◆ **Description of the task**
Lines with the word "Carlos" are the ones wanted. Copy each of them from the entries below.

--- Source data Enclosed Below ---

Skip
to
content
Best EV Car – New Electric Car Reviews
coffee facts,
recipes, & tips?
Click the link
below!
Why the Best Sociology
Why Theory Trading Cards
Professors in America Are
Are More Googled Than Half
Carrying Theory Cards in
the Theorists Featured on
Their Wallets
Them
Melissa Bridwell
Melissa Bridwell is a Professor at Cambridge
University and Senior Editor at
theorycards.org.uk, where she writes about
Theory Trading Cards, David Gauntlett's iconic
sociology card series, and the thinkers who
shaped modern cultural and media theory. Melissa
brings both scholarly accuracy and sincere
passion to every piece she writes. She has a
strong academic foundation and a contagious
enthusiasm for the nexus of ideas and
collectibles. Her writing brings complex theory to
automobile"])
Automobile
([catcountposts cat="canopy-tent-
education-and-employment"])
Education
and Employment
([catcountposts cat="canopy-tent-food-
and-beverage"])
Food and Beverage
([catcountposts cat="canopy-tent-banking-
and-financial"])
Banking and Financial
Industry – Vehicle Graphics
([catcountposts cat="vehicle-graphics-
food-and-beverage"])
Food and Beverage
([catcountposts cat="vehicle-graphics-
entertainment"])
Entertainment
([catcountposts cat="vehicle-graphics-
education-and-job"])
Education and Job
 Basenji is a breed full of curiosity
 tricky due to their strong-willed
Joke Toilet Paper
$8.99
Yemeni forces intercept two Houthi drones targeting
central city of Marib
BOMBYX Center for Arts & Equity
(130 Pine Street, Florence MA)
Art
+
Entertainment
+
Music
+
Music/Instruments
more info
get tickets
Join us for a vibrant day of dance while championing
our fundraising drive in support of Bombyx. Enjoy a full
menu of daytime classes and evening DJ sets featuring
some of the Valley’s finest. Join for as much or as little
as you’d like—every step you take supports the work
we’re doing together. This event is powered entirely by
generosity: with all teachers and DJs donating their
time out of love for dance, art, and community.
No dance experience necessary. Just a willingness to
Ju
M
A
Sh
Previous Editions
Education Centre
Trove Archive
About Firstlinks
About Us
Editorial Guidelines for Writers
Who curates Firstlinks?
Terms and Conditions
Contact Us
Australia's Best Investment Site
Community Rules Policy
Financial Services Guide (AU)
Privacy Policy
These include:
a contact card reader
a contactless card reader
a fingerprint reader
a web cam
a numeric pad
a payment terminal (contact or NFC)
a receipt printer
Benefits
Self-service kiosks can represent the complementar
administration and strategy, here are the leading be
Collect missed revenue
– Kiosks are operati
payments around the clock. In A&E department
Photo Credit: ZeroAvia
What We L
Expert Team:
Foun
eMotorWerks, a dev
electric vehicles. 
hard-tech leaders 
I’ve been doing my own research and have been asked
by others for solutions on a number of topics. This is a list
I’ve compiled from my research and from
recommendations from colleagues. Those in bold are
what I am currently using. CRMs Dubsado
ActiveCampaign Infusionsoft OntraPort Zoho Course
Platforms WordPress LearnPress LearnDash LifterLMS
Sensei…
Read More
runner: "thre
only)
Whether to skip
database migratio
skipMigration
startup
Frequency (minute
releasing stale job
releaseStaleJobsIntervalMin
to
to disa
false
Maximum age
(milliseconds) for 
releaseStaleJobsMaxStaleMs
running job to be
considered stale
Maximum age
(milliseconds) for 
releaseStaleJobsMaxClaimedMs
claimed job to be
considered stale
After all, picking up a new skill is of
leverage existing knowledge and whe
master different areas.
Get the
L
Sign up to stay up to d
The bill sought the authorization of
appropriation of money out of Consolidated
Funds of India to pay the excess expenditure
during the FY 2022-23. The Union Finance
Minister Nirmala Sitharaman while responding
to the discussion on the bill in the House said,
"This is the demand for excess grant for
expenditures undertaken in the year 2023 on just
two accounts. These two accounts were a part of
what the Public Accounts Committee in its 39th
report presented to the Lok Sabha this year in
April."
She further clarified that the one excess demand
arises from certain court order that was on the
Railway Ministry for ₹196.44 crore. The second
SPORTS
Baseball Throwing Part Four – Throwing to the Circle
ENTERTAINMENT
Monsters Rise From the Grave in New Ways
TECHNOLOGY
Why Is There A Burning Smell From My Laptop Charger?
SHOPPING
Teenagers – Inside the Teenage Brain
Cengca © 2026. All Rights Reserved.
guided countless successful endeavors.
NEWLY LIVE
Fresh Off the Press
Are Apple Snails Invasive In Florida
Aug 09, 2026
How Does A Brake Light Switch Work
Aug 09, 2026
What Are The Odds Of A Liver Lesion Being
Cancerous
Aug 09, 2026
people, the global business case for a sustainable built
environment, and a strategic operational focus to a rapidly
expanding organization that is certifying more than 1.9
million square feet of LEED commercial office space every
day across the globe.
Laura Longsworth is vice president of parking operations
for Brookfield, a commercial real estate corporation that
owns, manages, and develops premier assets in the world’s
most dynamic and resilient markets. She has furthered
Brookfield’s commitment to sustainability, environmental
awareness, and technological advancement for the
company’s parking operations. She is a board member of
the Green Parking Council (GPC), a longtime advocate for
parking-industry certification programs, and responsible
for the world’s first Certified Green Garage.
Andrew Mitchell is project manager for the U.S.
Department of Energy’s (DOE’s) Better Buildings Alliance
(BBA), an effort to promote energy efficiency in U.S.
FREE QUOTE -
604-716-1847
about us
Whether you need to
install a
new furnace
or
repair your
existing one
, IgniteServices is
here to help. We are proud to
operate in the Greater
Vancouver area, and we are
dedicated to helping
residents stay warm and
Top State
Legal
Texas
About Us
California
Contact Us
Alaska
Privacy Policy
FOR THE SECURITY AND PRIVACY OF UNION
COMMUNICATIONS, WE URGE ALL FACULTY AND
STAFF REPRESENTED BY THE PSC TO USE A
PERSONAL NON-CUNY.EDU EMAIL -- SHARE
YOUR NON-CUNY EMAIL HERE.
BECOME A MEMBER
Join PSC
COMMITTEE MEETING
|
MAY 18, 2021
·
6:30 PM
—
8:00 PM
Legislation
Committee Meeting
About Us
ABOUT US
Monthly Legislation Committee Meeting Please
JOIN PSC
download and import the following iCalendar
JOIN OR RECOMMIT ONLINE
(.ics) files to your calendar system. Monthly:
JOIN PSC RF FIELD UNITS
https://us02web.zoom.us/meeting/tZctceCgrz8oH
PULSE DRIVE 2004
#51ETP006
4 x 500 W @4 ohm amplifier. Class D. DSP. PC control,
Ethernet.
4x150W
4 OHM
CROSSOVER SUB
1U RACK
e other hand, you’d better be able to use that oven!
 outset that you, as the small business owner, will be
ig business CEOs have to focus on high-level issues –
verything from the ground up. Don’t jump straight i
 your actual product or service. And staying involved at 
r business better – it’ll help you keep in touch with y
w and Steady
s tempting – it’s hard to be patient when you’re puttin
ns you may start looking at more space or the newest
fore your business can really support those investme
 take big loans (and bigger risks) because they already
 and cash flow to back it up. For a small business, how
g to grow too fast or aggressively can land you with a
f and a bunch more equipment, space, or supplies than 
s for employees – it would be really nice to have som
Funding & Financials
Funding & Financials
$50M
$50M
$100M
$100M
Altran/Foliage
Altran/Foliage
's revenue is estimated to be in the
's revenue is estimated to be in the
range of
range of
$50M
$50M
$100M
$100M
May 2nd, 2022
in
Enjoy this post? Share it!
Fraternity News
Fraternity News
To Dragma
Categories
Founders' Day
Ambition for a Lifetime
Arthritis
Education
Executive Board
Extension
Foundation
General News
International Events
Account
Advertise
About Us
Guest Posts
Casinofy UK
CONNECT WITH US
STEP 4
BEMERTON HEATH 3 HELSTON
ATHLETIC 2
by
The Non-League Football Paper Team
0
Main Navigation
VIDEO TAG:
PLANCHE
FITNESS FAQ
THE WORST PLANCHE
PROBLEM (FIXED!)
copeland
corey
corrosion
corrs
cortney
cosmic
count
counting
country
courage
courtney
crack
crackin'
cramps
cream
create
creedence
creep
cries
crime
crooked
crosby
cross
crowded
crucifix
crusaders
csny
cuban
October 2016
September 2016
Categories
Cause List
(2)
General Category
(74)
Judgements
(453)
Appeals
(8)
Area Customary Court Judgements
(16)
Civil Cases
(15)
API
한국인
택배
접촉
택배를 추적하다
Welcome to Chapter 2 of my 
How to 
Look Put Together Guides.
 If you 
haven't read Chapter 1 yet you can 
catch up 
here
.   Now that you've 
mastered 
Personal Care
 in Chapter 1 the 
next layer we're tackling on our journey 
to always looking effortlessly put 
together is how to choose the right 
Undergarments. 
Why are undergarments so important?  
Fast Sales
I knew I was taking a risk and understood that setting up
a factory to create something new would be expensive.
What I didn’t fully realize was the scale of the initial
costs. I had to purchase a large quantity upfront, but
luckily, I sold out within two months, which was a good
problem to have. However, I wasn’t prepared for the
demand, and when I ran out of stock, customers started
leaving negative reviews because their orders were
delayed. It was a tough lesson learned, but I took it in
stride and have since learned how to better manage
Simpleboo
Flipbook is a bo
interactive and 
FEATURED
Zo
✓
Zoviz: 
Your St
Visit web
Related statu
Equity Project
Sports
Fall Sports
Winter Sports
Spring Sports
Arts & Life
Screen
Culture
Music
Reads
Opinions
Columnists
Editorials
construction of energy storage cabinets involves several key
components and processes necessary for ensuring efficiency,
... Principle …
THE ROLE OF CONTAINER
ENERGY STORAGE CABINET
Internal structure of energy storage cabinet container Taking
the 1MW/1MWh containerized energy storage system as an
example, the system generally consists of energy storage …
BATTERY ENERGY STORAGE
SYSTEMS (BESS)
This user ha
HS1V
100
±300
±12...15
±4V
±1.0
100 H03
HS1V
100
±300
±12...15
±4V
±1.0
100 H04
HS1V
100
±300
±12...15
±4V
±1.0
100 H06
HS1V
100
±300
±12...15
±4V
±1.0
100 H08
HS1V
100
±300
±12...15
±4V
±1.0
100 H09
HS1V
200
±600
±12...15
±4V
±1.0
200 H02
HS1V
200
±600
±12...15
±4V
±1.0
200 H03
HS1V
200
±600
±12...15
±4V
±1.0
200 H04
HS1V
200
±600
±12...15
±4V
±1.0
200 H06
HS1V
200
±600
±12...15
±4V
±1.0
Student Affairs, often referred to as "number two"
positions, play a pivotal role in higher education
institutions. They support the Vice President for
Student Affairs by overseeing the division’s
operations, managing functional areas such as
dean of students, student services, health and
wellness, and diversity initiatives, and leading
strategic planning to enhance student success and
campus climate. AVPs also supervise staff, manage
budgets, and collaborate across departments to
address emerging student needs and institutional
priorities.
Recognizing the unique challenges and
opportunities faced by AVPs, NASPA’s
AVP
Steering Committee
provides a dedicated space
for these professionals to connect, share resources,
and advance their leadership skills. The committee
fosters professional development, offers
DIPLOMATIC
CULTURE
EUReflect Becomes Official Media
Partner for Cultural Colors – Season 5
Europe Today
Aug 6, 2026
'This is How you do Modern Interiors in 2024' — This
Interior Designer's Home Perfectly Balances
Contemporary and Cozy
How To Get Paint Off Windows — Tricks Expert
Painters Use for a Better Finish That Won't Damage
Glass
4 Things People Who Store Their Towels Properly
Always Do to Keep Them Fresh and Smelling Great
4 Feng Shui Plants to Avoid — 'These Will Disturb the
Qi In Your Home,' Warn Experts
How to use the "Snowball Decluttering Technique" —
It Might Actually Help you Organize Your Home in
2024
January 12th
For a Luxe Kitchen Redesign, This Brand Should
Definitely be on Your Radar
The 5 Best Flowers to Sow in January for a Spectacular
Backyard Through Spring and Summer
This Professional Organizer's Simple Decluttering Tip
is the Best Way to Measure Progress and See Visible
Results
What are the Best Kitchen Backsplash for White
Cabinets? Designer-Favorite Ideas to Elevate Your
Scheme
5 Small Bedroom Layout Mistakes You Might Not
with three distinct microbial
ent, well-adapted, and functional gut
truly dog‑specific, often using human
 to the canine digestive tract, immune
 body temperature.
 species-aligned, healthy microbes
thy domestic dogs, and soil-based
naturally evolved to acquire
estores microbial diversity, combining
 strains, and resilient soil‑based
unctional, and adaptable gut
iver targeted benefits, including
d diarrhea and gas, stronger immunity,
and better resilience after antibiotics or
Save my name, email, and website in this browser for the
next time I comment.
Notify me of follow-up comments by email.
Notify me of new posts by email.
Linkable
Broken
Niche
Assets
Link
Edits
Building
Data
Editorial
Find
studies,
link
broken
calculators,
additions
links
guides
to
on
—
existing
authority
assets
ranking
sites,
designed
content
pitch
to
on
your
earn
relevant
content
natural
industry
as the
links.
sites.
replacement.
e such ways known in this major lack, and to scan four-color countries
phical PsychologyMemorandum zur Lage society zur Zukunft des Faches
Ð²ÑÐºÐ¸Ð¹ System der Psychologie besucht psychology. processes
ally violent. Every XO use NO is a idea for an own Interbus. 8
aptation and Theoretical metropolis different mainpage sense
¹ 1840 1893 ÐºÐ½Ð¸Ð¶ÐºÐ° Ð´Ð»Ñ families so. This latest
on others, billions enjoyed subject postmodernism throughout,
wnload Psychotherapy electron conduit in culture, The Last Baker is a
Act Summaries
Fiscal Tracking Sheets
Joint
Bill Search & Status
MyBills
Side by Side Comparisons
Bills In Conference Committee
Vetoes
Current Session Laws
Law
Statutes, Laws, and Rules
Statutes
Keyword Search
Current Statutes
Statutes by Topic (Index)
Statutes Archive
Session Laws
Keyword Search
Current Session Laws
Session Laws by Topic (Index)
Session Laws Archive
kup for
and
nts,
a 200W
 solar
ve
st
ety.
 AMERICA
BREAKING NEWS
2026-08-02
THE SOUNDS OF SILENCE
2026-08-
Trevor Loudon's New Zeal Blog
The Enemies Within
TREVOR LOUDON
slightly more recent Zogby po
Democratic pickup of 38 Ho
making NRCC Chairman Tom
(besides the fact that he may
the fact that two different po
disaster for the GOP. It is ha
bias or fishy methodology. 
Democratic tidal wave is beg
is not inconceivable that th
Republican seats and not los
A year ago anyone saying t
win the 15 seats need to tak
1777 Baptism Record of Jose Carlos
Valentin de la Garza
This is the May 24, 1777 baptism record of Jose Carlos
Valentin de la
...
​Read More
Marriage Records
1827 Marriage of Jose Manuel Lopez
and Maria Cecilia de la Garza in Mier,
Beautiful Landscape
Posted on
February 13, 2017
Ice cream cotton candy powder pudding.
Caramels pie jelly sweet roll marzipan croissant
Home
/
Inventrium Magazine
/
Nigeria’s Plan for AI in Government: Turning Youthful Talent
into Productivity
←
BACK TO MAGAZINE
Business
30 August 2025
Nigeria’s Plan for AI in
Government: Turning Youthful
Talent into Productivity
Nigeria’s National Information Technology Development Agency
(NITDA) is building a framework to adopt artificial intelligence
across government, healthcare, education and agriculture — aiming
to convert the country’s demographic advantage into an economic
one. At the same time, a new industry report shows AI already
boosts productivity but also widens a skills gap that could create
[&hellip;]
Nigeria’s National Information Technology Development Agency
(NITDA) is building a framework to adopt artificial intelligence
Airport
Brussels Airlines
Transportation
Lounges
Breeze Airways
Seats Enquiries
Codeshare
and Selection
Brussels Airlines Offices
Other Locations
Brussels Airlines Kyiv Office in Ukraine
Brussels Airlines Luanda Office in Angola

--- End of Enclosed Source data ---

◆ **Answer area**
1777 Baptism Record of Jose Carlos
This is the May 24, 1777 baptism record of Jose Carlos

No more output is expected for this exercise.